Los Angeles

Building a New Path: Construction Company Hires Homeless Veterans

"You cannot find better workers. They are highly intelligent, they are excellent at what they do and they're really motivated."

A local construction company is giving homeless veterans a chance to get back on their feet at a Playa Del Vista site.

Dyllon Manown is 25 years old and a U.S. Air Force veteran who used to work on convoys handling nuclear warheads. Now he's posting up pillars at this soon-to-be four-story office building.

But this is Manown on a good day, after months of very bad ones.

"I didn't have a home to go to," he said.

When he was discharged in 2017, he said he hoped to get a job working on cars like a lot of his relatives. He ended up on the street instead, couch-surfing or sometimes living in his truck.
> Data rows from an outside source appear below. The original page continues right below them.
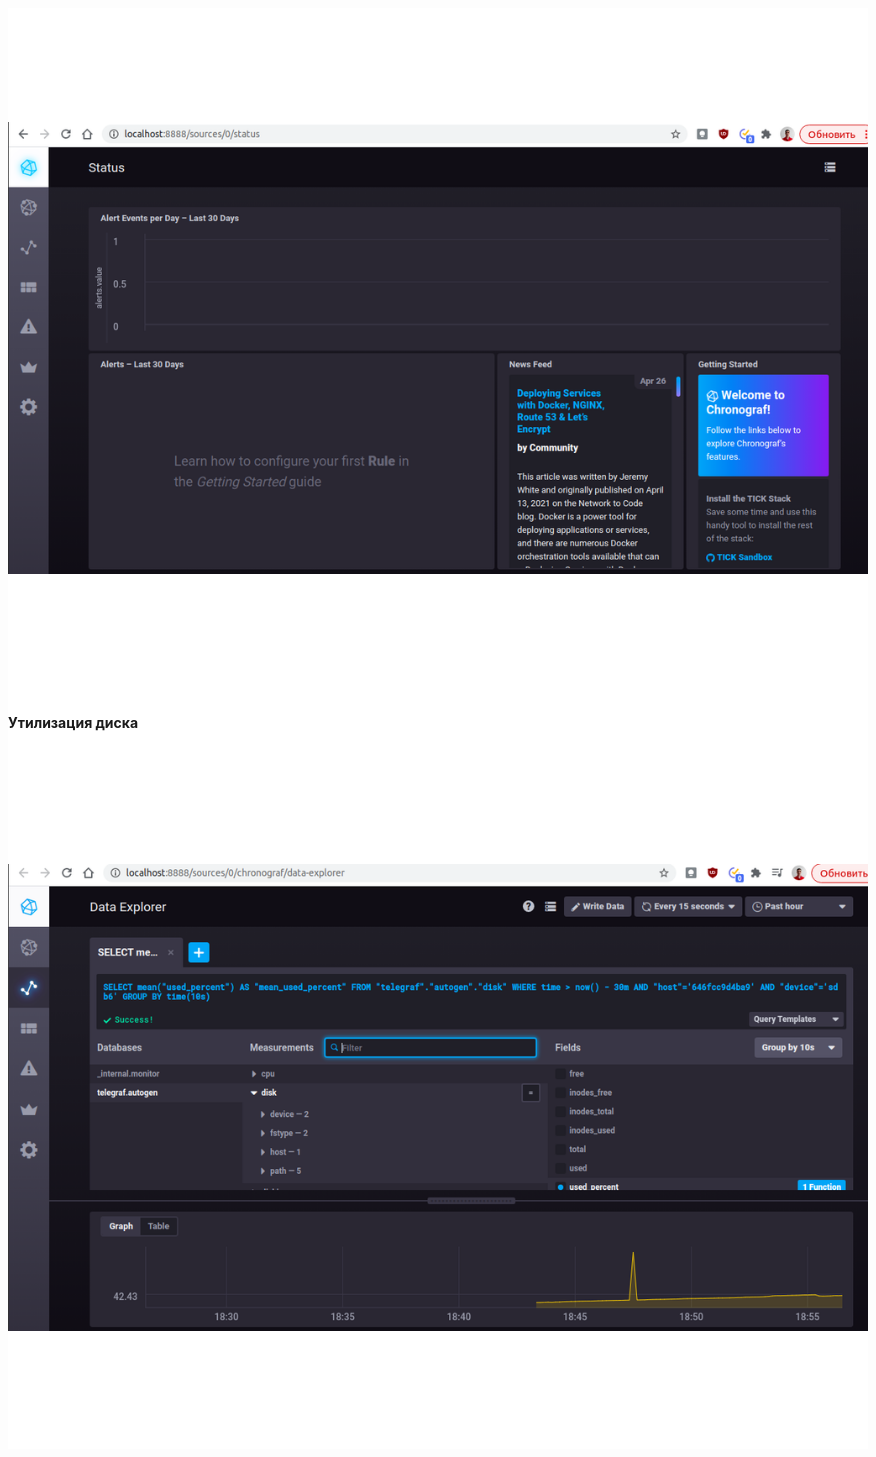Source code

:   <img width="1292" height="680" src="./screenshots/1.png">
</p>

#### Утилизация диска
<p align="center">
  <img width="1273" height="692" src="./screenshots/2.png">
</p>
"I pretty much came out blind," he said. "I couldn't afford the rent, making $200 a week. Wasn't much I could do. Now I've got over $800 a week after taxes."

It's the job that changed everything, and a new idea the local carpenters' union is pushing to add to its ranks - that housing alone won't end homelessness but jobs will.

"What the union really does is give people a second chance, a new pathway, a new career. It gives them benefits, a steady salary, income, job and gets them back on their feet,"said Amanda Corbet of McCarthy Builders.

McCarthy Builders hired Manown and a dozen other homeless vets in Los Angeles in just the last year.

"You cannot find better workers. They are highly intelligent, they are excellent at what they do and they're really motivated. So we get the best possible people working on our projects," Corbet said.

Manown said it's a pretty good gig for him as well: every six months he gets a raise and pretty soon he won't be an apprentice, but a full-fledged journeyman.